The state House’s floor session lasted less than 10 minutes and did not address a vote on overriding Cooper’s veto or Medicaid expansion legislation House Bill 655. There was no action on the other three bills on the agenda.

With the decision to not conduct votes during Thursday’s brief 9 a.m. session, the next opportunity is likely to be at 7 p.m. Monday, which would be Day 53 of the stalemate.

It is the 23rd consecutive session that House GOP leadership did not address the veto override or HB655. House speaker Tim Moore, R-Cleveland, has said there would be no action on HB655 until the budget becomes law.

Republicans need at least seven Democratic House members and at least one Democratic senator to vote for a veto override. That means most House Democrats have to be present for any potential session vote.

As the two sides remain entrenched, analysts say it could take weeks, if not months, for a compromise to be reached. Moore was reported by The Daily Reflector of Greenville as saying on Aug. 1 that he is willing to wait until October to secure Democratic votes for the override.

At an estimated daily operational cost of $42,000 to run the legislature, there has been at least $966,000 of taxpayer funds spent since the first House session vote on the bills could have been taken July 8.

Cooper’s office issued a statement Wednesday where it asked “when will (Republicans) stop playing games with the calendar?”

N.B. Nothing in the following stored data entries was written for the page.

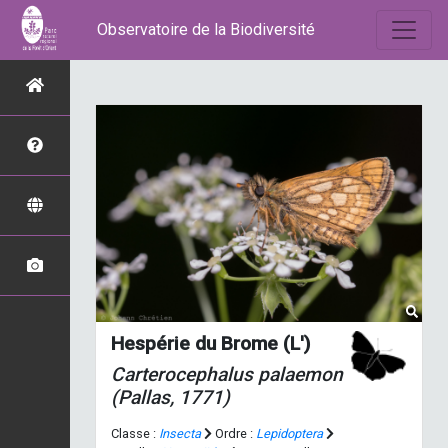
Observatoire de la Biodiversité
Hespérie du Brome (L')
Carterocephalus palaemon
(Pallas, 1771)
Classe :
Insecta
Ordre :
Lepidoptera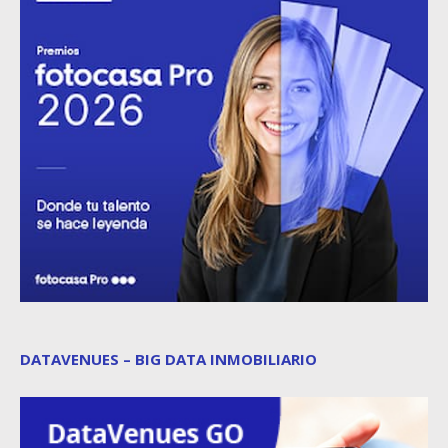
DATAVENUES – BIG DATA INMOBILIARIO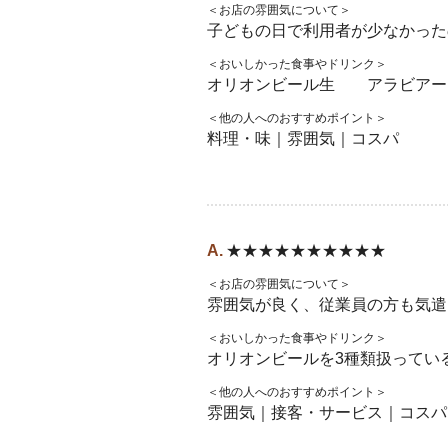
＜お店の雰囲気について＞
子どもの日で利用者が少なかった
＜おいしかった食事やドリンク＞
オリオンビール生 アラビアー
＜他の人へのおすすめポイント＞
料理・味｜雰囲気｜コスパ
★★★★★★★★★★
＜お店の雰囲気について＞
雰囲気が良く、従業員の方も気遣
＜おいしかった食事やドリンク＞
オリオンビールを3種類扱ってい
＜他の人へのおすすめポイント＞
雰囲気｜接客・サービス｜コスパ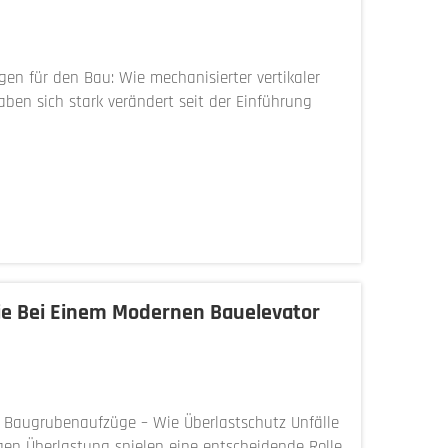
en für den Bau: Wie mechanisierter vertikaler
aben sich stark verändert seit der Einführung
sförderanlagen. Diese mac...
Sie Bei Einem Modernen Bauelevator
 Baugrubenaufzüge – Wie Überlastschutz Unfälle
en Überlastung spielen eine entscheidende Rolle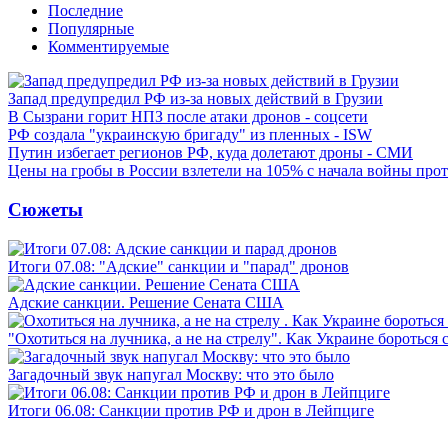
Последние
Популярные
Комментируемые
Запад предупредил РФ из-за новых действий в Грузии
В Сызрани горит НПЗ после атаки дронов - соцсети
РФ создала "украинскую бригаду" из пленных - ISW
Путин избегает регионов РФ, куда долетают дроны - СМИ
Цены на гробы в России взлетели на 105% с начала войны про
Сюжеты
Итоги 07.08: "Адские" санкции и "парад" дронов
Адские санкции. Решение Сената США
"Охотиться на лучника, а не на стрелу". Как Украине бороться 
Загадочный звук напугал Москву: что это было
Итоги 06.08: Санкции против РФ и дрон в Лейпциге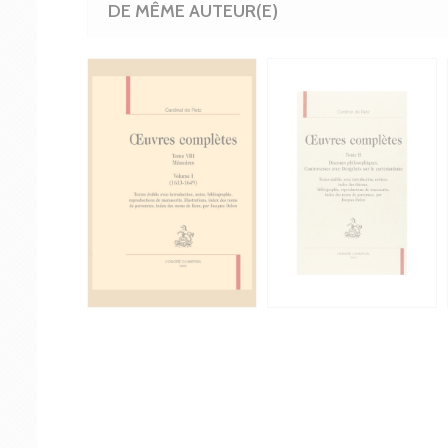
DE MÊME AUTEUR(E)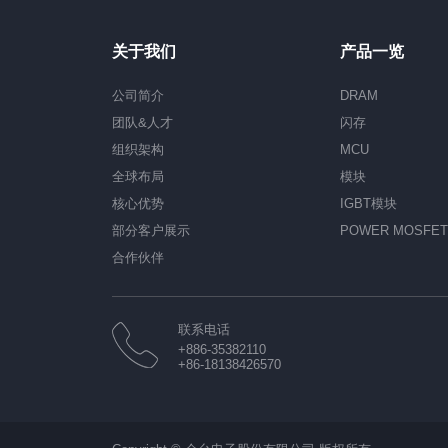
关于我们
产品一览
公司简介
DRAM
团队&人才
闪存
组织架构
MCU
全球布局
模块
核心优势
IGBT模块
部分客户展示
POWER MOSFE
合作伙伴
联系电话
+886-35382110
+86-18138426570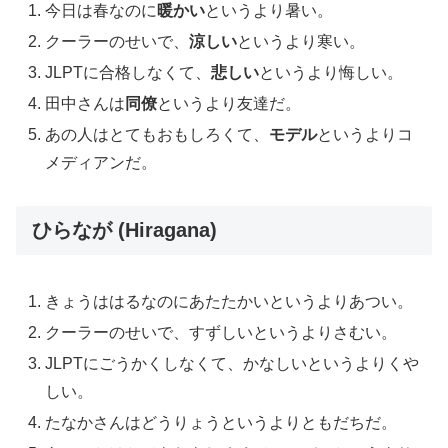
今日は春なのに
暖かい
というより暑い。
クーラーのせいで、
涼しい
というより寒い。
JLPTに合格しなくて、
悲しい
というより悔しい。
田中さんは
同僚
というより友達だ。
あの人はとてもおもしろくて、
モデル
というよりコ
メディアンだ。
ひらなが (Hiragana)
きょうははるなのにあたたかいというよりあつい。
クーラーのせいで、すずしいというよりさむい。
JLPTにごうかくしなくて、かなしいというよりくや
しい。
たなかさんはどうりょうというよりともだちだ。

“By keeping the legislature in session for little reason other than to continue their override games, Republican leaders are wasting taxpayer money instead of coming to the table to negotiate with Governor Cooper and Democrats.”

Cooper has cited the lack of Medicaid expansion as a primary reason for his veto, along with not enough funds in the GOP budget compromise dedicated to public education spending — including larger public-school teacher raises than offered by the GOP —infrastructure and environment issues.

Moore spokesman Joseph Kyzer said Monday “the speaker will hold the veto override when the votes are secured, and we are steadfastly committed to passing the $24 billion state budget separately from any consideration of Medicaid expansion.”